◆ **DATA FOR THIS TASK**:
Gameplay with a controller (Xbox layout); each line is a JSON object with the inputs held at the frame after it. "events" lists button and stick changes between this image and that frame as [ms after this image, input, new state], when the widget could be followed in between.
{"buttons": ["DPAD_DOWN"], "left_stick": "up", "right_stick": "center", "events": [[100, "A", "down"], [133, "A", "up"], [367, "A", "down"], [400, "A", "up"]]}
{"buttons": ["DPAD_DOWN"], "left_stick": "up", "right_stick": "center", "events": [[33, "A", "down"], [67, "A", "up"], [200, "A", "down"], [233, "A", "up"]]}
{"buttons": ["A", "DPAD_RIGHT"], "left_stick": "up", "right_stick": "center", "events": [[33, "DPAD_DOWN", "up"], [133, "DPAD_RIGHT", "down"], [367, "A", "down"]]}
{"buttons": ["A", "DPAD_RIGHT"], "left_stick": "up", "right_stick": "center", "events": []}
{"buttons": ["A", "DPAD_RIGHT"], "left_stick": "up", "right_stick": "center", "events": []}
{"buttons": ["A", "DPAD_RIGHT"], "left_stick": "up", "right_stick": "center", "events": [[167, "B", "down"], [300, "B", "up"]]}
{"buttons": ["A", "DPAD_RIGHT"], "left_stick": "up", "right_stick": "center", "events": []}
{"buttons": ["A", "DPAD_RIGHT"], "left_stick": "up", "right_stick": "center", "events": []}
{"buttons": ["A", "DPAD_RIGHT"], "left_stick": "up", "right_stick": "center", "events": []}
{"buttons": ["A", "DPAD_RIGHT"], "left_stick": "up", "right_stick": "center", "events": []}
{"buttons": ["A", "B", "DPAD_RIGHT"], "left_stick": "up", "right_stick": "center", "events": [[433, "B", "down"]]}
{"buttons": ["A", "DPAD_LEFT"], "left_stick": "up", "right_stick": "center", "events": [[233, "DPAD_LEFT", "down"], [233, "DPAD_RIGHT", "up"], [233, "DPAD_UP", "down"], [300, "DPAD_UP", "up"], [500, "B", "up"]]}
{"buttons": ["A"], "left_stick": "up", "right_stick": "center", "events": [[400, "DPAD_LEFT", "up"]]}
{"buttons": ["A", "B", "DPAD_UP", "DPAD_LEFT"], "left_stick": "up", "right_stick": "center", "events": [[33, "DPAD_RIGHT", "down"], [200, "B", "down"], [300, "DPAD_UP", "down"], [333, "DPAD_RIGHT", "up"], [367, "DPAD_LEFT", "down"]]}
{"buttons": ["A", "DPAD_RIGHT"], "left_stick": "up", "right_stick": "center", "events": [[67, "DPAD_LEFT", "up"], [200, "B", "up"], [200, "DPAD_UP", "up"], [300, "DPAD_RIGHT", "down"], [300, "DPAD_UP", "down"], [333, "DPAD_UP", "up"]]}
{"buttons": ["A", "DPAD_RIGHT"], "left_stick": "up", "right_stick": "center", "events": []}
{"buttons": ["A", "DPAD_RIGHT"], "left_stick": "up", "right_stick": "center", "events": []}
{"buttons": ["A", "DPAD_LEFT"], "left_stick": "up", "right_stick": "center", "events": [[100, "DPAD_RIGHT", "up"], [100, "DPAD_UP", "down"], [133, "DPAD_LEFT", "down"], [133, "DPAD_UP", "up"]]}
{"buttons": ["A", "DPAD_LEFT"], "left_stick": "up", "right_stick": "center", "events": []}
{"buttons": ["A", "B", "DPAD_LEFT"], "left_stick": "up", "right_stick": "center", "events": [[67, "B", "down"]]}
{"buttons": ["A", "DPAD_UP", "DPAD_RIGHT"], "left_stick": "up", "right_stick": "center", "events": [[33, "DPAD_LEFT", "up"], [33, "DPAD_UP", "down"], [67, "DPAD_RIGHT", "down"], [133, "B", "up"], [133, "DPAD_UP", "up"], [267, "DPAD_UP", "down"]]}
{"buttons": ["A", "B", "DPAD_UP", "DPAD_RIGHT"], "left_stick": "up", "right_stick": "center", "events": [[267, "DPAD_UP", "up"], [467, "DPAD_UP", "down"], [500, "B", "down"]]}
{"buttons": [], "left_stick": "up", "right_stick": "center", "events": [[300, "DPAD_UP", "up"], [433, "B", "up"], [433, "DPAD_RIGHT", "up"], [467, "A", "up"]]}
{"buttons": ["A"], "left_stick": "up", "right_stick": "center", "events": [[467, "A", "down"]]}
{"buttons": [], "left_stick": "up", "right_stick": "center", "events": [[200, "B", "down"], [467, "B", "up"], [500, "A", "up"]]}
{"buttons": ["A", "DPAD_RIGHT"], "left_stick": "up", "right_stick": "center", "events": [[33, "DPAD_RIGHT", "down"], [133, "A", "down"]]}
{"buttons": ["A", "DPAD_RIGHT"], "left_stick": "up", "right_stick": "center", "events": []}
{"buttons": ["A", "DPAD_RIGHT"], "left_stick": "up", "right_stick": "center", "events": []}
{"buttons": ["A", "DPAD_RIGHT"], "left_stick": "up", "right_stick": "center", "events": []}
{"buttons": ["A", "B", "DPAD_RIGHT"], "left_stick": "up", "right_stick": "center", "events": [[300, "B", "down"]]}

◆ **INSTRUCTIONS FOR THE TASK**:
Please reproduce each entry exactly as it appears.

◆ **TASK ANSWER**:
Gameplay with a controller (Xbox layout); each line is a JSON object with the inputs held at the frame after it. "events" lists button and stick changes between this image and that frame as [ms after this image, input, new state], when the widget could be followed in between.
{"buttons": ["DPAD_DOWN"], "left_stick": "up", "right_stick": "center", "events": [[100, "A", "down"], [133, "A", "up"], [367, "A", "down"], [400, "A", "up"]]}
{"buttons": ["DPAD_DOWN"], "left_stick": "up", "right_stick": "center", "events": [[33, "A", "down"], [67, "A", "up"], [200, "A", "down"], [233, "A", "up"]]}
{"buttons": ["A", "DPAD_RIGHT"], "left_stick": "up", "right_stick": "center", "events": [[33, "DPAD_DOWN", "up"], [133, "DPAD_RIGHT", "down"], [367, "A", "down"]]}
{"buttons": ["A", "DPAD_RIGHT"], "left_stick": "up", "right_stick": "center", "events": []}
{"buttons": ["A", "DPAD_RIGHT"], "left_stick": "up", "right_stick": "center", "events": []}
{"buttons": ["A", "DPAD_RIGHT"], "left_stick": "up", "right_stick": "center", "events": [[167, "B", "down"], [300, "B", "up"]]}
{"buttons": ["A", "DPAD_RIGHT"], "left_stick": "up", "right_stick": "center", "events": []}
{"buttons": ["A", "DPAD_RIGHT"], "left_stick": "up", "right_stick": "center", "events": []}
{"buttons": ["A", "DPAD_RIGHT"], "left_stick": "up", "right_stick": "center", "events": []}
{"buttons": ["A", "DPAD_RIGHT"], "left_stick": "up", "right_stick": "center", "events": []}
{"buttons": ["A", "B", "DPAD_RIGHT"], "left_stick": "up", "right_stick": "center", "events": [[433, "B", "down"]]}
{"buttons": ["A", "DPAD_LEFT"], "left_stick": "up", "right_stick": "center", "events": [[233, "DPAD_LEFT", "down"], [233, "DPAD_RIGHT", "up"], [233, "DPAD_UP", "down"], [300, "DPAD_UP", "up"], [500, "B", "up"]]}
{"buttons": ["A"], "left_stick": "up", "right_stick": "center", "events": [[400, "DPAD_LEFT", "up"]]}
{"buttons": ["A", "B", "DPAD_UP", "DPAD_LEFT"], "left_stick": "up", "right_stick": "center", "events": [[33, "DPAD_RIGHT", "down"], [200, "B", "down"], [300, "DPAD_UP", "down"], [333, "DPAD_RIGHT", "up"], [367, "DPAD_LEFT", "down"]]}
{"buttons": ["A", "DPAD_RIGHT"], "left_stick": "up", "right_stick": "center", "events": [[67, "DPAD_LEFT", "up"], [200, "B", "up"], [200, "DPAD_UP", "up"], [300, "DPAD_RIGHT", "down"], [300, "DPAD_UP", "down"], [333, "DPAD_UP", "up"]]}
{"buttons": ["A", "DPAD_RIGHT"], "left_stick": "up", "right_stick": "center", "events": []}
{"buttons": ["A", "DPAD_RIGHT"], "left_stick": "up", "right_stick": "center", "events": []}
{"buttons": ["A", "DPAD_LEFT"], "left_stick": "up", "right_stick": "center", "events": [[100, "DPAD_RIGHT", "up"], [100, "DPAD_UP", "down"], [133, "DPAD_LEFT", "down"], [133, "DPAD_UP", "up"]]}
{"buttons": ["A", "DPAD_LEFT"], "left_stick": "up", "right_stick": "center", "events": []}
{"buttons": ["A", "B", "DPAD_LEFT"], "left_stick": "up", "right_stick": "center", "events": [[67, "B", "down"]]}
{"buttons": ["A", "DPAD_UP", "DPAD_RIGHT"], "left_stick": "up", "right_stick": "center", "events": [[33, "DPAD_LEFT", "up"], [33, "DPAD_UP", "down"], [67, "DPAD_RIGHT", "down"], [133, "B", "up"], [133, "DPAD_UP", "up"], [267, "DPAD_UP", "down"]]}
{"buttons": ["A", "B", "DPAD_UP", "DPAD_RIGHT"], "left_stick": "up", "right_stick": "center", "events": [[267, "DPAD_UP", "up"], [467, "DPAD_UP", "down"], [500, "B", "down"]]}
{"buttons": [], "left_stick": "up", "right_stick": "center", "events": [[300, "DPAD_UP", "up"], [433, "B", "up"], [433, "DPAD_RIGHT", "up"], [467, "A", "up"]]}
{"buttons": ["A"], "left_stick": "up", "right_stick": "center", "events": [[467, "A", "down"]]}
{"buttons": [], "left_stick": "up", "right_stick": "center", "events": [[200, "B", "down"], [467, "B", "up"], [500, "A", "up"]]}
{"buttons": ["A", "DPAD_RIGHT"], "left_stick": "up", "right_stick": "center", "events": [[33, "DPAD_RIGHT", "down"], [133, "A", "down"]]}
{"buttons": ["A", "DPAD_RIGHT"], "left_stick": "up", "right_stick": "center", "events": []}
{"buttons": ["A", "DPAD_RIGHT"], "left_stick": "up", "right_stick": "center", "events": []}
{"buttons": ["A", "DPAD_RIGHT"], "left_stick": "up", "right_stick": "center", "events": []}
{"buttons": ["A", "B", "DPAD_RIGHT"], "left_stick": "up", "right_stick": "center", "events": [[300, "B", "down"]]}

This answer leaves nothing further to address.